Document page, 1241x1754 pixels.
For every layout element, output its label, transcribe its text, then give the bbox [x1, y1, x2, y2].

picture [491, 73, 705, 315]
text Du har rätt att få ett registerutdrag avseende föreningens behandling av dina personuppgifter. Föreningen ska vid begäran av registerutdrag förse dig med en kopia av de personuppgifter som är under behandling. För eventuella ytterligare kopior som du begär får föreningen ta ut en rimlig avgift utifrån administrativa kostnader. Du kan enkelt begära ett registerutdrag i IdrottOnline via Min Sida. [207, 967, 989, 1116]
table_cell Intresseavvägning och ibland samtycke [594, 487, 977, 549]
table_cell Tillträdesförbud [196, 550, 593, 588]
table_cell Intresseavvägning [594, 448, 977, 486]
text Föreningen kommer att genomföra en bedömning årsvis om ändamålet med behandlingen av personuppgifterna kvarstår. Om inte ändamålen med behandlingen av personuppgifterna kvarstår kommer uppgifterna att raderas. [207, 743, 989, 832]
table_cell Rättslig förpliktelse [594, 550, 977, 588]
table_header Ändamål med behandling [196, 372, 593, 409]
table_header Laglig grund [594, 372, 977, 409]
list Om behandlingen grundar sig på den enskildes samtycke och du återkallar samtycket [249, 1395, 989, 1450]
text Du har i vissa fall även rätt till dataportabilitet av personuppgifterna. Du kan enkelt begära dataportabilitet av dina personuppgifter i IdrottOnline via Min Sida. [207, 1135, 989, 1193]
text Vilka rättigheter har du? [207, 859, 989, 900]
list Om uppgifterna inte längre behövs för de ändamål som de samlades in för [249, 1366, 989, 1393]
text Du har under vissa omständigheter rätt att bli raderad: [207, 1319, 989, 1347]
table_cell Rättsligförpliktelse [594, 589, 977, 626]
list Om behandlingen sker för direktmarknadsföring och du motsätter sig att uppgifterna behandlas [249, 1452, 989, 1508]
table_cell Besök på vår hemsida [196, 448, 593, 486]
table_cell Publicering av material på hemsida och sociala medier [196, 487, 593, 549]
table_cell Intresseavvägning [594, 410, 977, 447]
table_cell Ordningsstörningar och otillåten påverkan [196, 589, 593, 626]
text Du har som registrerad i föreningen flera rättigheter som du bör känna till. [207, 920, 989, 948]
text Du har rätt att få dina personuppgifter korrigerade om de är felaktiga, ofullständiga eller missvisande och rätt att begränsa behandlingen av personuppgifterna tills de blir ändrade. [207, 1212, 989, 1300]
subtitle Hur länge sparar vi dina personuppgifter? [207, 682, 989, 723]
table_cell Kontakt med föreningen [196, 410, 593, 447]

* [Required action] Copy out every line of the entries where the string "IdrottOnline" shows up.

* [Worked solution]
text Du har rätt att få ett registerutdrag avseende föreningens behandling av dina personuppgifter. Föreningen ska vid begäran av registerutdrag förse dig med en kopia av de personuppgifter som är under behandling. För eventuella ytterligare kopior som du begär får föreningen ta ut en rimlig avgift utifrån administrativa kostnader. Du kan enkelt begära ett registerutdrag i IdrottOnline via Min Sida. [207, 967, 989, 1116]
text Du har i vissa fall även rätt till dataportabilitet av personuppgifterna. Du kan enkelt begära dataportabilitet av dina personuppgifter i IdrottOnline via Min Sida. [207, 1135, 989, 1193]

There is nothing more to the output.